The USA calls it “antitrust”, whereas Australians prefer the term “regulation”. It’s about authorities we give the power to make decisions and arrangements to end business corruption, collusion, cartels, monopoly, excessive power, &c.
I know, stop laughing! It never works and it never will.
When they run out of ideas, regulators usually seek to break monopolies up into smaller pieces. But I have a question: Why is it commercial practice at the small business level that when a ‘going concern’ is leased, the net profit is split equally (before income tax, depreciation and amortisation, and after any adjustment for non-recurrent expenditures) as landlord’s rental and tenant’s profit, but this isn’t done for giant monopolies when the nation is the landlord of the used resource?
The Rudd government tried to do something along these lines with the Resource Super Profits Tax on mining companies, but it went awry when the companies, most of them American, spent up big in an advertising campaign to scare the wits out of Australians. And it worked.
If tenants of small businesses were to jack up on paying any rent because they also pay tax, what do you think the landlord would do about the lease? …….. Yup! 👌
Where exactly is the point where you get big enough that you don’t have to comply with normal commercial practice when, like Google or Facebook, you are able to threaten governments that you will remove your ‘service’ if you’re required to do what other businesses have to do?
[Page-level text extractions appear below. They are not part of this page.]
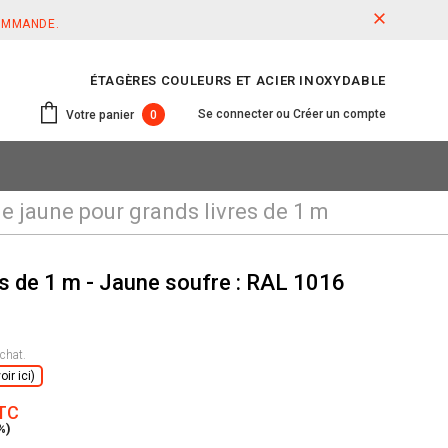
COMMANDE.
ÉTAGÈRES COULEURS ET ACIER INOXYDABLE
Se connecter
ou
Créer un compte
Votre panier
0
e jaune pour grands livres de 1 m
s de 1 m - Jaune soufre : RAL 1016
chat.
ir ici)
TTC
%)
‘Regulation’ isn’t an answer; it’s part of the problem. If mega-companies are mining the nation’s mineral wealth, or Big Tech is using the electromagnetic spectrum, they owe 50% net profit to their landlord, the national government. Governments have proven delinquent in acting in the national interest, using ‘regulators’ as an excuse to institute nonsense, whilst ignoring common sense solutions to gargantuan monopolies.